» **Problems to work on**:
[1] In the blog post about Fordham's amicus brief, roughly how many economically disadvantaged students does Fordham admit each year through HEOP?
[2] In the second block of rows, duplicate the lines from the one containing "Natural, Consuelo Rosauro" up to and including the one containing "de vegetación para".

» **Text excerpt**:
▼▼▼

America Staff | 09/11/12 | 23 comments
In All Things [1]
Tim Reidy [2]

This guest blog post comes courtesy of Joseph McShane, S.J., the president of Fordham University:

In August, Fordham University—along with Boston College, DePaul, Georgetown, Holy Cross, Marquette, Notre Dame, and San Francisco—filed an amicus brief before the Supreme Court in the case of Abigail Fisher versus the University of Texas at Austin. Broadly speaking, at issue is whether affirmative action policies are constitutionally acceptable in the context of university admissions.

Ms. Fisher, and another young woman who has since dropped out of the case, applied to the University of Texas at Austin in 2008 and were denied admission. Both women are Caucasian. They filed suit, alleging that the university discriminated against them on the basis of their race in violation of the Equal Protection Clause of the Fourteenth Amendment.

At the time Ms. Fisher applied, the University of Texas at Austin accepted all students who graduated in the top 10 percent of every Texas high school under the University’s Top Ten Per-cent plan. Ms. Fisher fell short of the top 10 percent in 2008, and was considered among the pool of applicants whose attributes (grades, talents, leadership qualities, family circumstances, and race) were weighed more holistically. Unfortunately, Ms. Fisher was not accepted into the Uni-versity of Texas at Austin, hence the suit.

Fordham—and its sister schools—filed a brief supporting the University of Texas at Austin because we believe a holistic method that includes race-based criteria is the best path to a diverse student body.

Diversity matters, and the way a University achieves a diverse student body matters, as well. At Fordham we take part in New York state’s Higher Education Opportunity Program (HEOP), under which we admit approximately 125 economically disadvantaged students a year, and provide them with the support and resources to help them succeed in college. Though HEOP has a higher percentage of racial minorities than Fordham’s general student population, the program does not by itself achieve sufficient diversity, neither in absolute numbers nor in minority representation University wide.

We find, moreover, that one consequence of using economic metrics to increase diversity is that it can lead to conflating “poor” and “minority” in the minds of the very students HEOP is at-tempting to help. In seeking racial diversity across all income levels, we hope to dismantle pernicious stereotypes of race and class for all of our students. The ability to consider race as one factor in admission helps Fordham achieve that goal.

▲▲▲

» **Data for this task**:
▼▼▼

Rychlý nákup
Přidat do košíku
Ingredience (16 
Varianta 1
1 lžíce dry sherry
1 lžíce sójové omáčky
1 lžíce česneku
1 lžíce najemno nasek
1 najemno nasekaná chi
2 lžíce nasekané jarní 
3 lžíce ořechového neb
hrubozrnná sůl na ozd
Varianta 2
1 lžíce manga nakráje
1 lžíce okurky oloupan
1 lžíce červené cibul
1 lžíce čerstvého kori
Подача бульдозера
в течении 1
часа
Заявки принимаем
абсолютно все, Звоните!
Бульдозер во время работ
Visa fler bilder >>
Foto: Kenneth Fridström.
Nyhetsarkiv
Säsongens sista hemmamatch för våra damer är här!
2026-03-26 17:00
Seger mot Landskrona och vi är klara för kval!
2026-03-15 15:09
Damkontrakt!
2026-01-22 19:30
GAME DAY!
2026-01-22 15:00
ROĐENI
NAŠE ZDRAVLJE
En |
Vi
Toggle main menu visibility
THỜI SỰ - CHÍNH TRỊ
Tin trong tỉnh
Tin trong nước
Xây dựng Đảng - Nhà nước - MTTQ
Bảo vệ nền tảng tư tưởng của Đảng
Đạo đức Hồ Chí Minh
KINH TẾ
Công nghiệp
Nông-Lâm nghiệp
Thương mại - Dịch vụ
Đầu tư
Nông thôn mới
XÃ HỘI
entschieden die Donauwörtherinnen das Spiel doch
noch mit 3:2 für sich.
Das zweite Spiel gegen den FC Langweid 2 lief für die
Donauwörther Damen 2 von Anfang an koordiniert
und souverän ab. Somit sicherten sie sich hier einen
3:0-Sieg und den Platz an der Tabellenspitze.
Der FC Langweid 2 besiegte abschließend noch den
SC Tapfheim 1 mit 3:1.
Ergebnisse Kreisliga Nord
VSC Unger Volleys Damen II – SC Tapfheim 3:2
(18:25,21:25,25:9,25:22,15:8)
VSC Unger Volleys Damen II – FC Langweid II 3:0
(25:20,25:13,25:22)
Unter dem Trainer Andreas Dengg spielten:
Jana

▲▲▲
▼▼▼

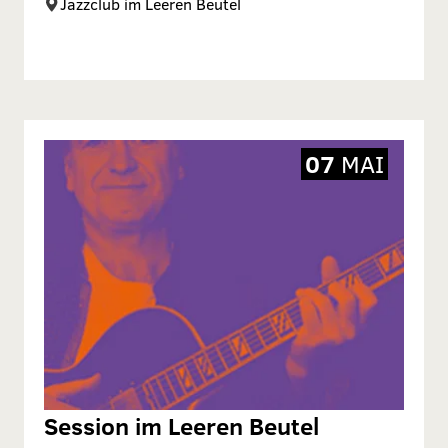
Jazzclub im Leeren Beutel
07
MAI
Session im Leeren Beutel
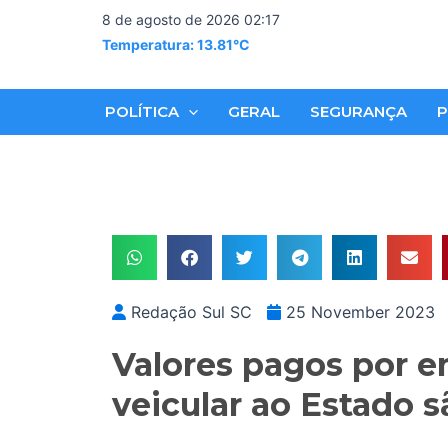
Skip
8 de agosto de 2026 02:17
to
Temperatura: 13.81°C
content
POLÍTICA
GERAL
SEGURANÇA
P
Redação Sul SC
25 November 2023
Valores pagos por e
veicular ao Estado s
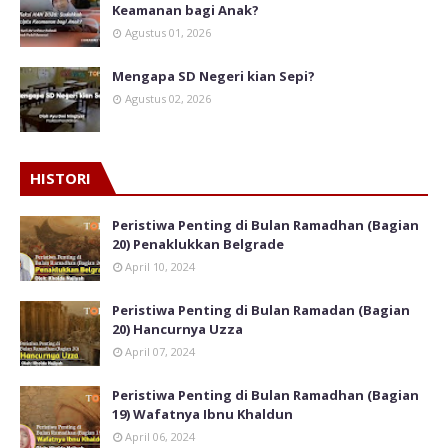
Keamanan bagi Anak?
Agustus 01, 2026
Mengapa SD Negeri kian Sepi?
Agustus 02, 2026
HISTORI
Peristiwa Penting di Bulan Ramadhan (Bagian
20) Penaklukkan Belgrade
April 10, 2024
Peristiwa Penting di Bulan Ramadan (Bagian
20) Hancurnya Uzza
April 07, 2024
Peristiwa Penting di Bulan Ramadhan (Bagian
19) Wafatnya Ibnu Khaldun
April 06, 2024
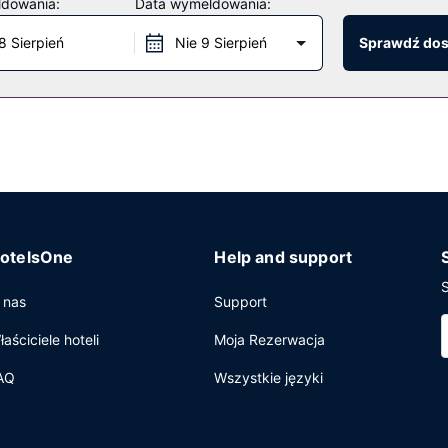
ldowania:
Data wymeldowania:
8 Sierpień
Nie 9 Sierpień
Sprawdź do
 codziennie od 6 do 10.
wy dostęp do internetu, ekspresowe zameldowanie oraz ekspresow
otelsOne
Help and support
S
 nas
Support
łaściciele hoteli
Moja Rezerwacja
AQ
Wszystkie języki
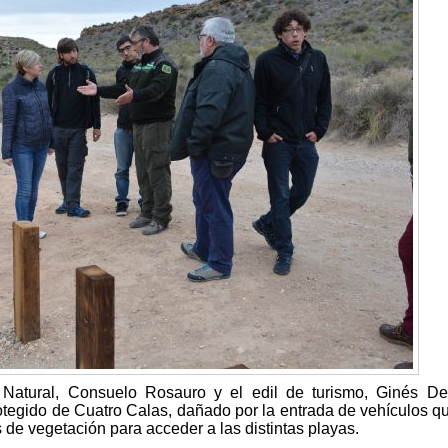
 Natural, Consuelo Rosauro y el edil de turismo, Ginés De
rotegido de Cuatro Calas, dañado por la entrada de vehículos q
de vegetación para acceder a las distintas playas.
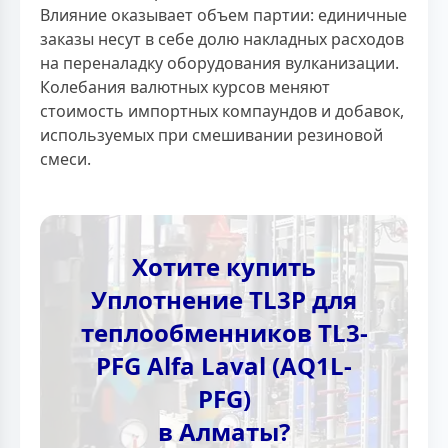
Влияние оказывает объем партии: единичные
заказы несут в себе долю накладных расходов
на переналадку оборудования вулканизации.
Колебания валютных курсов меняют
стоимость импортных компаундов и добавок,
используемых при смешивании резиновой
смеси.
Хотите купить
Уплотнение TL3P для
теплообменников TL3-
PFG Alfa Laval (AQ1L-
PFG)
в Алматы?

▲▲▲

» **List of solutions**:
[1] Approximately 125 students a year.

[2]
 Natural, Consuelo Rosauro y el edil de turismo, Ginés De
rotegido de Cuatro Calas, dañado por la entrada de vehículos q
de vegetación para acceder a las distintas playas.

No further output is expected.